The next issue I ran into (after I commented out the code in JSDoc.pm that refused to document functions with the same names) was that it didn't recognize one of the files as having documentation, because there was no constructor. Well duh! A purely functional implementation doesn't have a constructor! It seems that Java's bias for OO-only implementations has unduly influenced JSDoc, even though JavaScript applications often define no classes at all!

The clincher in my decision to ditch JSDoc, however, came when I realized that, for most projects, I won't want the documentation in the same file as the code. While I generally prefer that they be in the same file, I will often have 4-10 times more documentation than actual code, and the bandwidth overhead seems unnecessary. JavaDoc and JSDoc of course require that any documentation be in the same files, since that's where they parse method signatures and such.

So I think I'll follow Chris Dolan's advice from my original post and fall back on Good 'ole POD. POD allows me to write as much or as little documentation as I like, with methods and functions documented in an order that makes sense to me, with headings even! I can write long descriptions, synopses, and even documentation completely unrelated to specifics of the interface. And all in a separate file, even!

This will do until someone formalizes a standard for JavaScript. Maybe it'll be KwiD?

Backtalk

Marcus Ramberg wrote:

docs in templates?

I've been considering serving javascript as Template Toolkit Templates, and putting the POD directly into the javascript as TT [%# #%] blocks. That way, I can keep the documentation in the template file and not worry about the bandwidth issues. This works welll with mason templates as well, with <%doc> blocks. I suppose this would work with KWID as well, but as it doesn't have any documentation yet, I'm not sure.

John Sequeira wrote:

David, You might want to check out LEO and it's implementation of literate programming sometime. It solves the problem of embedded documentation in a general way and solves a number of other source code issues as well (It really helps tame tt2/xslt/etc files that don't have inherent structure). It has a learning curve, but it's worth it.

John wrote:

Oh -- I should give you the URL: http://leo.sf.net

Theory wrote:

re: docs in templates?

Marcus,

The only problem with using TT or Mason or HTML::Template or Embperl, or JSP or whatever to serve JavaScript is that you're adding the overhead of the templating architecture to every request for what should essentially be a static document. Seems silly to me when one can just use separate files.

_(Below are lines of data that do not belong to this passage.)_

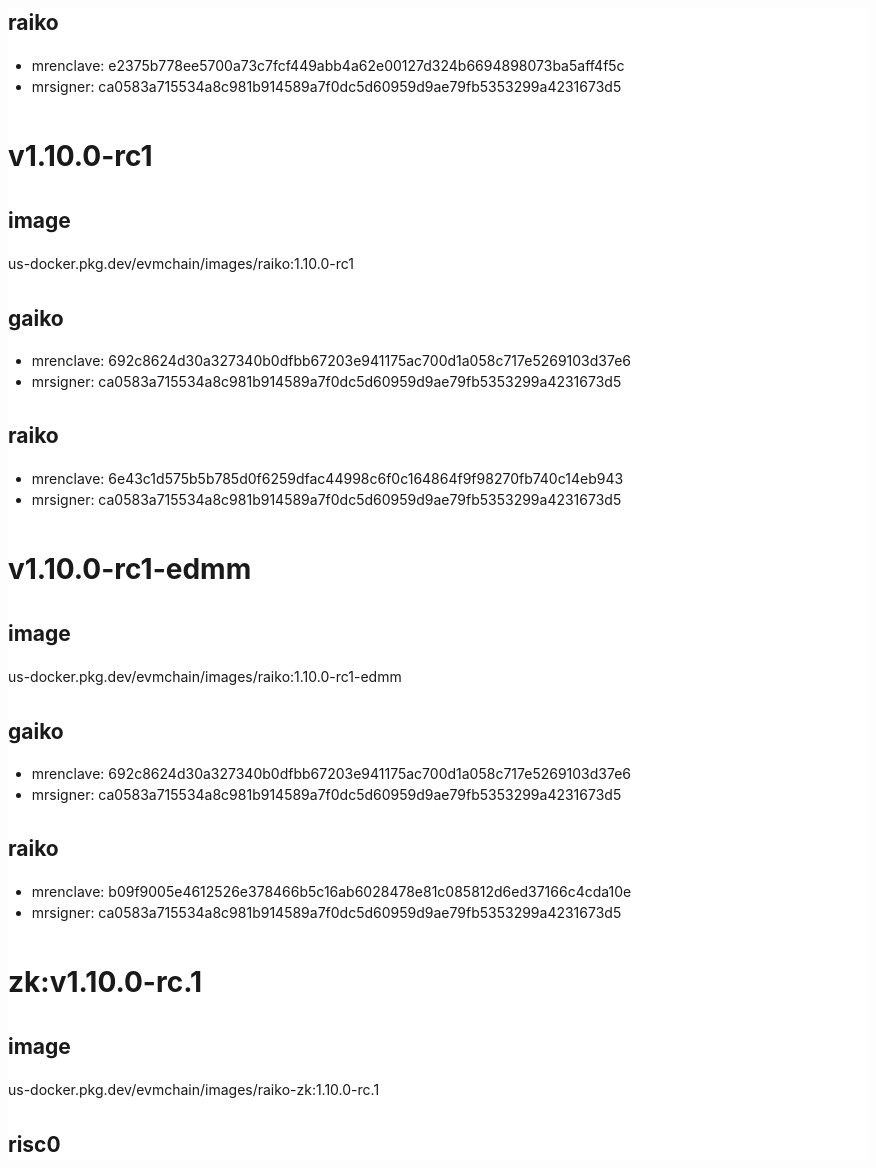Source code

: ## raiko

- mrenclave: e2375b778ee5700a73c7fcf449abb4a62e00127d324b6694898073ba5aff4f5c
- mrsigner: ca0583a715534a8c981b914589a7f0dc5d60959d9ae79fb5353299a4231673d5

# v1.10.0-rc1

## image

us-docker.pkg.dev/evmchain/images/raiko:1.10.0-rc1

## gaiko

- mrenclave: 692c8624d30a327340b0dfbb67203e941175ac700d1a058c717e5269103d37e6
- mrsigner: ca0583a715534a8c981b914589a7f0dc5d60959d9ae79fb5353299a4231673d5

## raiko

- mrenclave: 6e43c1d575b5b785d0f6259dfac44998c6f0c164864f9f98270fb740c14eb943
- mrsigner: ca0583a715534a8c981b914589a7f0dc5d60959d9ae79fb5353299a4231673d5

# v1.10.0-rc1-edmm

## image

us-docker.pkg.dev/evmchain/images/raiko:1.10.0-rc1-edmm

## gaiko

- mrenclave: 692c8624d30a327340b0dfbb67203e941175ac700d1a058c717e5269103d37e6
- mrsigner: ca0583a715534a8c981b914589a7f0dc5d60959d9ae79fb5353299a4231673d5

## raiko

- mrenclave: b09f9005e4612526e378466b5c16ab6028478e81c085812d6ed37166c4cda10e
- mrsigner: ca0583a715534a8c981b914589a7f0dc5d60959d9ae79fb5353299a4231673d5

# zk:v1.10.0-rc.1

## image

us-docker.pkg.dev/evmchain/images/raiko-zk:1.10.0-rc.1

## risc0

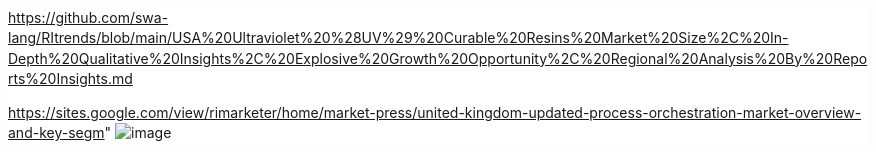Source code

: <a href=https://github.com/swa-lang/RItrends/blob/main/USA%20Ultraviolet%20%28UV%29%20Curable%20Resins%20Market%20Size%2C%20In-Depth%20Qualitative%20Insights%2C%20Explosive%20Growth%20Opportunity%2C%20Regional%20Analysis%20By%20Reports%20Insights.md>https://github.com/swa-lang/RItrends/blob/main/USA%20Ultraviolet%20%28UV%29%20Curable%20Resins%20Market%20Size%2C%20In-Depth%20Qualitative%20Insights%2C%20Explosive%20Growth%20Opportunity%2C%20Regional%20Analysis%20By%20Reports%20Insights.md</a>

<a href=https://sites.google.com/view/rimarketer/home/market-press/united-kingdom-updated-process-orchestration-market-overview-and-key-segm>https://sites.google.com/view/rimarketer/home/market-press/united-kingdom-updated-process-orchestration-market-overview-and-key-segm</a>"
![image](https://github.com/user-attachments/assets/2c9d136b-1dc5-4484-92c3-5101f815b1f5)
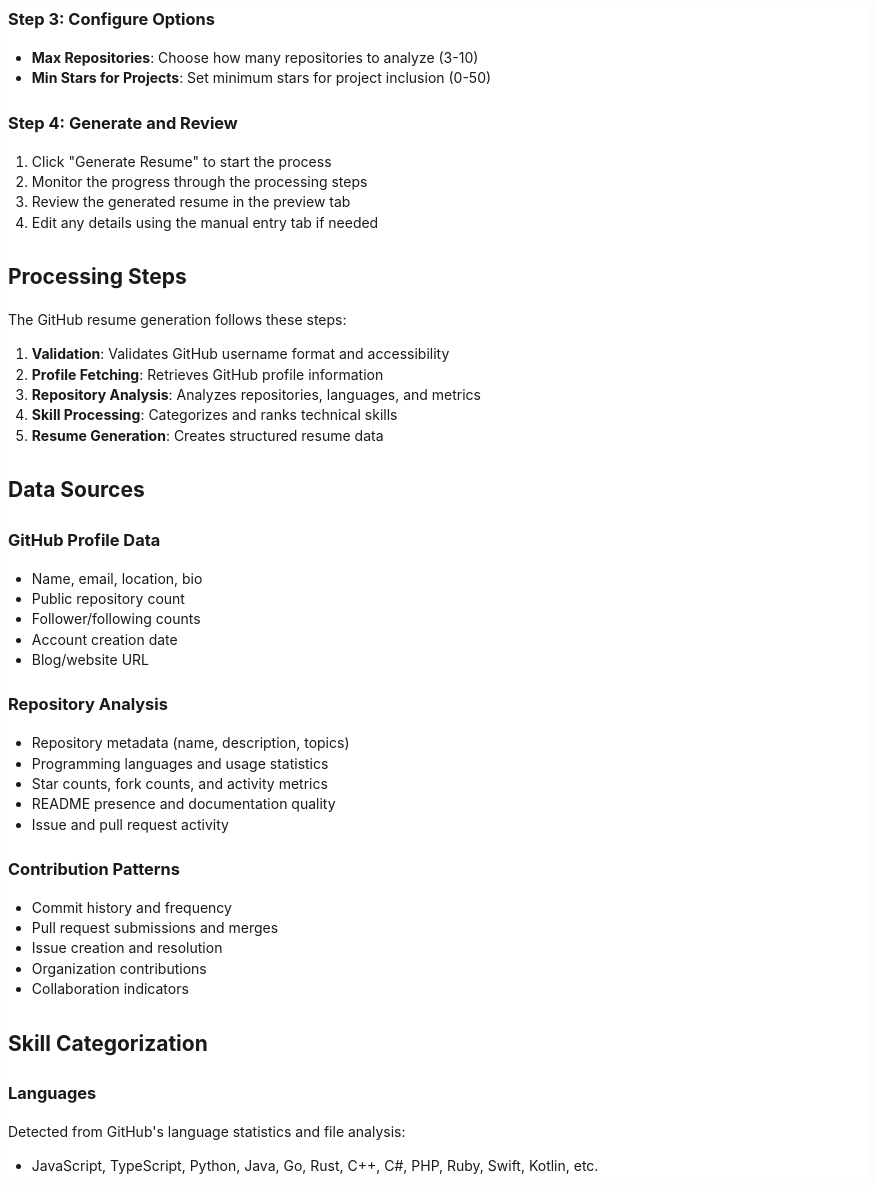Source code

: ### Step 3: Configure Options
- **Max Repositories**: Choose how many repositories to analyze (3-10)
- **Min Stars for Projects**: Set minimum stars for project inclusion (0-50)

### Step 4: Generate and Review
1. Click "Generate Resume" to start the process
2. Monitor the progress through the processing steps
3. Review the generated resume in the preview tab
4. Edit any details using the manual entry tab if needed

## Processing Steps

The GitHub resume generation follows these steps:

1. **Validation**: Validates GitHub username format and accessibility
2. **Profile Fetching**: Retrieves GitHub profile information
3. **Repository Analysis**: Analyzes repositories, languages, and metrics
4. **Skill Processing**: Categorizes and ranks technical skills
5. **Resume Generation**: Creates structured resume data

## Data Sources

### GitHub Profile Data
- Name, email, location, bio
- Public repository count
- Follower/following counts
- Account creation date
- Blog/website URL

### Repository Analysis
- Repository metadata (name, description, topics)
- Programming languages and usage statistics
- Star counts, fork counts, and activity metrics
- README presence and documentation quality
- Issue and pull request activity

### Contribution Patterns
- Commit history and frequency
- Pull request submissions and merges
- Issue creation and resolution
- Organization contributions
- Collaboration indicators

## Skill Categorization

### Languages
Detected from GitHub's language statistics and file analysis:
- JavaScript, TypeScript, Python, Java, Go, Rust, C++, C#, PHP, Ruby, Swift, Kotlin, etc.

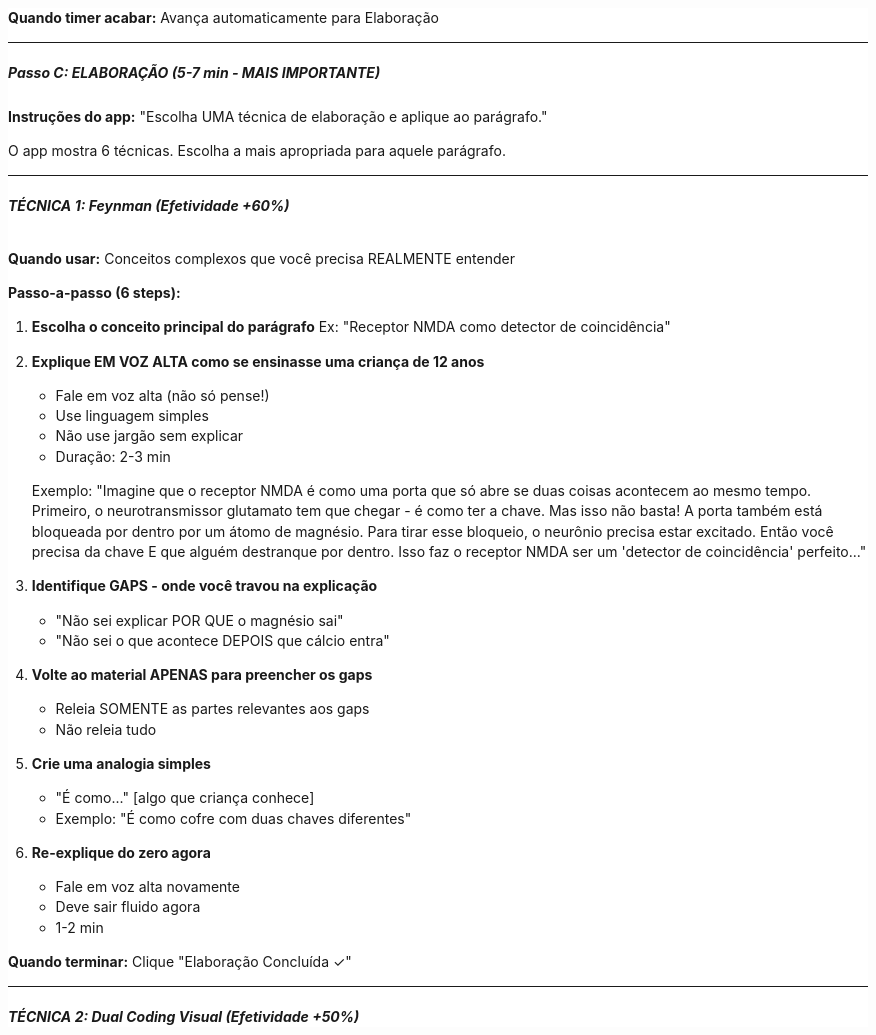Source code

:**Quando timer acabar:** Avança automaticamente para Elaboração

---

##### **Passo C: ELABORAÇÃO (5-7 min - MAIS IMPORTANTE)**

**Instruções do app:**
"Escolha UMA técnica de elaboração e aplique ao parágrafo."

O app mostra 6 técnicas. Escolha a mais apropriada para aquele parágrafo.

---

###### **TÉCNICA 1: Feynman (Efetividade +60%)**

**Quando usar:** Conceitos complexos que você precisa REALMENTE entender

**Passo-a-passo (6 steps):**

1. **Escolha o conceito principal do parágrafo**
   Ex: "Receptor NMDA como detector de coincidência"

2. **Explique EM VOZ ALTA como se ensinasse uma criança de 12 anos**
   - Fale em voz alta (não só pense!)
   - Use linguagem simples
   - Não use jargão sem explicar
   - Duração: 2-3 min

   Exemplo:
   "Imagine que o receptor NMDA é como uma porta que só abre se duas coisas acontecem ao mesmo tempo. Primeiro, o neurotransmissor glutamato tem que chegar - é como ter a chave. Mas isso não basta! A porta também está bloqueada por dentro por um átomo de magnésio. Para tirar esse bloqueio, o neurônio precisa estar excitado. Então você precisa da chave E que alguém destranque por dentro. Isso faz o receptor NMDA ser um 'detector de coincidência' perfeito..."

3. **Identifique GAPS - onde você travou na explicação**
   - "Não sei explicar POR QUE o magnésio sai"
   - "Não sei o que acontece DEPOIS que cálcio entra"

4. **Volte ao material APENAS para preencher os gaps**
   - Releia SOMENTE as partes relevantes aos gaps
   - Não releia tudo

5. **Crie uma analogia simples**
   - "É como..." [algo que criança conhece]
   - Exemplo: "É como cofre com duas chaves diferentes"

6. **Re-explique do zero agora**
   - Fale em voz alta novamente
   - Deve sair fluido agora
   - 1-2 min

**Quando terminar:** Clique "Elaboração Concluída ✓"

---

###### **TÉCNICA 2: Dual Coding Visual (Efetividade +50%)**
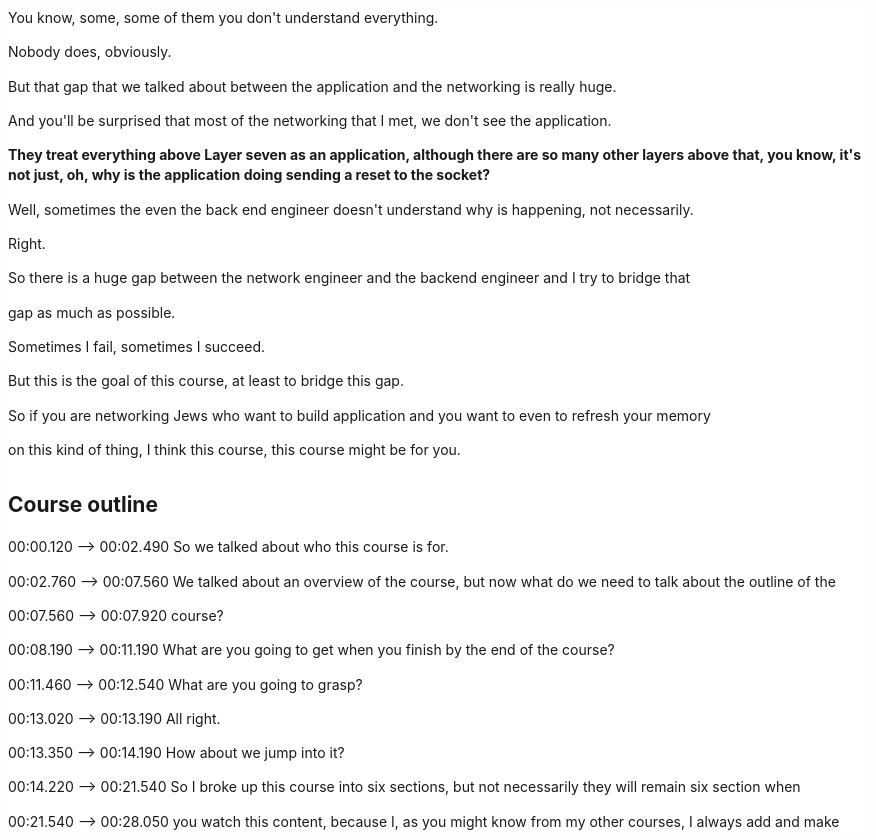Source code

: You know, some, some of them you don't understand everything.

Nobody does, obviously.

But that gap that we talked about between the application and the networking is really huge.

And you'll be surprised that most of the networking that I met, we don't see the application.

**They treat everything above Layer seven as an application, although there are so many other layers above that, you know, it's not just, oh, why is the application doing sending a reset to the socket?**

Well, sometimes the even the back end engineer doesn't understand why is happening, not necessarily.

Right.

So there is a huge gap between the network engineer and the backend engineer and I try to bridge that

gap as much as possible.

Sometimes I fail, sometimes I succeed.

But this is the goal of this course, at least to bridge this gap.

So if you are networking Jews who want to build application and you want to even to refresh your memory

on this kind of thing, I think this course, this course might be for you.



## Course outline 

00:00.120 --> 00:02.490
So we talked about who this course is for.

00:02.760 --> 00:07.560
We talked about an overview of the course, but now what do we need to talk about the outline of the

00:07.560 --> 00:07.920
course?

00:08.190 --> 00:11.190
What are you going to get when you finish by the end of the course?

00:11.460 --> 00:12.540
What are you going to grasp?

00:13.020 --> 00:13.190
All right.

00:13.350 --> 00:14.190
How about we jump into it?

00:14.220 --> 00:21.540
So I broke up this course into six sections, but not necessarily they will remain six section when

00:21.540 --> 00:28.050
you watch this content, because I, as you might know from my other courses, I always add and make
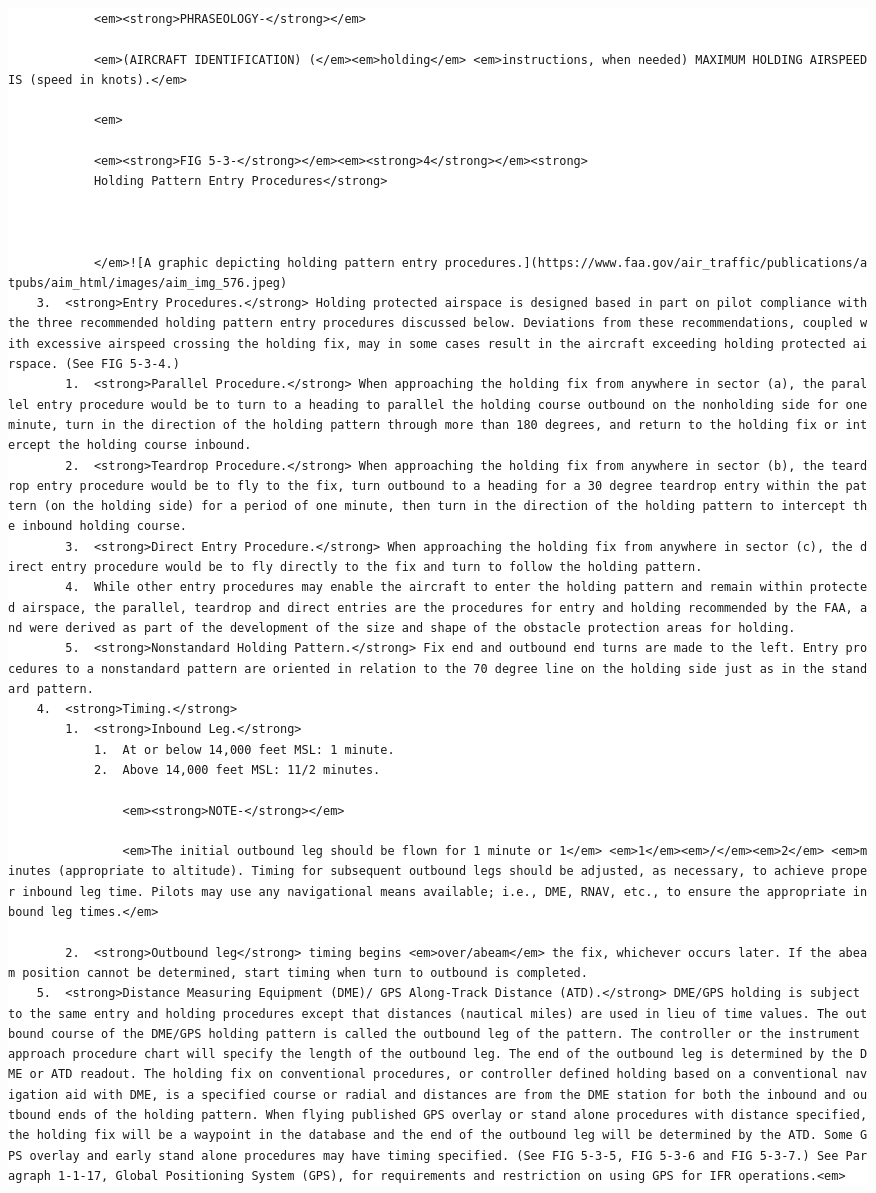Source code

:                 <em><strong>PHRASEOLOGY-</strong></em>
                
                <em>(AIRCRAFT IDENTIFICATION) (</em><em>holding</em> <em>instructions, when needed) MAXIMUM HOLDING AIRSPEED IS (speed in knots).</em>
                
                <em>
                
                <em><strong>FIG 5-3-</strong></em><em><strong>4</strong></em><strong>  
                Holding Pattern Entry Procedures</strong>
                
                
                
                </em>![A graphic depicting holding pattern entry procedures.](https://www.faa.gov/air_traffic/publications/atpubs/aim_html/images/aim_img_576.jpeg)
        3.  <strong>Entry Procedures.</strong> Holding protected airspace is designed based in part on pilot compliance with the three recommended holding pattern entry procedures discussed below. Deviations from these recommendations, coupled with excessive airspeed crossing the holding fix, may in some cases result in the aircraft exceeding holding protected airspace. (See FIG 5-3-4.)
            1.  <strong>Parallel Procedure.</strong> When approaching the holding fix from anywhere in sector (a), the parallel entry procedure would be to turn to a heading to parallel the holding course outbound on the nonholding side for one minute, turn in the direction of the holding pattern through more than 180 degrees, and return to the holding fix or intercept the holding course inbound.
            2.  <strong>Teardrop Procedure.</strong> When approaching the holding fix from anywhere in sector (b), the teardrop entry procedure would be to fly to the fix, turn outbound to a heading for a 30 degree teardrop entry within the pattern (on the holding side) for a period of one minute, then turn in the direction of the holding pattern to intercept the inbound holding course.
            3.  <strong>Direct Entry Procedure.</strong> When approaching the holding fix from anywhere in sector (c), the direct entry procedure would be to fly directly to the fix and turn to follow the holding pattern.
            4.  While other entry procedures may enable the aircraft to enter the holding pattern and remain within protected airspace, the parallel, teardrop and direct entries are the procedures for entry and holding recommended by the FAA, and were derived as part of the development of the size and shape of the obstacle protection areas for holding.
            5.  <strong>Nonstandard Holding Pattern.</strong> Fix end and outbound end turns are made to the left. Entry procedures to a nonstandard pattern are oriented in relation to the 70 degree line on the holding side just as in the standard pattern.
        4.  <strong>Timing.</strong>
            1.  <strong>Inbound Leg.</strong>
                1.  At or below 14,000 feet MSL: 1 minute.
                2.  Above 14,000 feet MSL: 11/2 minutes.
                    
                    <em><strong>NOTE-</strong></em>
                    
                    <em>The initial outbound leg should be flown for 1 minute or 1</em> <em>1</em><em>/</em><em>2</em> <em>minutes (appropriate to altitude). Timing for subsequent outbound legs should be adjusted, as necessary, to achieve proper inbound leg time. Pilots may use any navigational means available; i.e., DME, RNAV, etc., to ensure the appropriate inbound leg times.</em>
                    
            2.  <strong>Outbound leg</strong> timing begins <em>over/abeam</em> the fix, whichever occurs later. If the abeam position cannot be determined, start timing when turn to outbound is completed.
        5.  <strong>Distance Measuring Equipment (DME)/ GPS Along-Track Distance (ATD).</strong> DME/GPS holding is subject to the same entry and holding procedures except that distances (nautical miles) are used in lieu of time values. The outbound course of the DME/GPS holding pattern is called the outbound leg of the pattern. The controller or the instrument approach procedure chart will specify the length of the outbound leg. The end of the outbound leg is determined by the DME or ATD readout. The holding fix on conventional procedures, or controller defined holding based on a conventional navigation aid with DME, is a specified course or radial and distances are from the DME station for both the inbound and outbound ends of the holding pattern. When flying published GPS overlay or stand alone procedures with distance specified, the holding fix will be a waypoint in the database and the end of the outbound leg will be determined by the ATD. Some GPS overlay and early stand alone procedures may have timing specified. (See FIG 5-3-5, FIG 5-3-6 and FIG 5-3-7.) See Paragraph 1-1-17, Global Positioning System (GPS), for requirements and restriction on using GPS for IFR operations.<em>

But its worth doing if it needs to go into a template, anyway. Thanks for the suggestion.

—Theory

Marcus Ramberg wrote:

re: docs in templates?

Theory, that's true, but you can easily set up a build process with TT that processes the javascript and strips the pod before installation. it can also generate .pod files first...

Theory wrote:

re: docs in templates?

Marcus

Well then I might as well just use Pod::Simple, eh?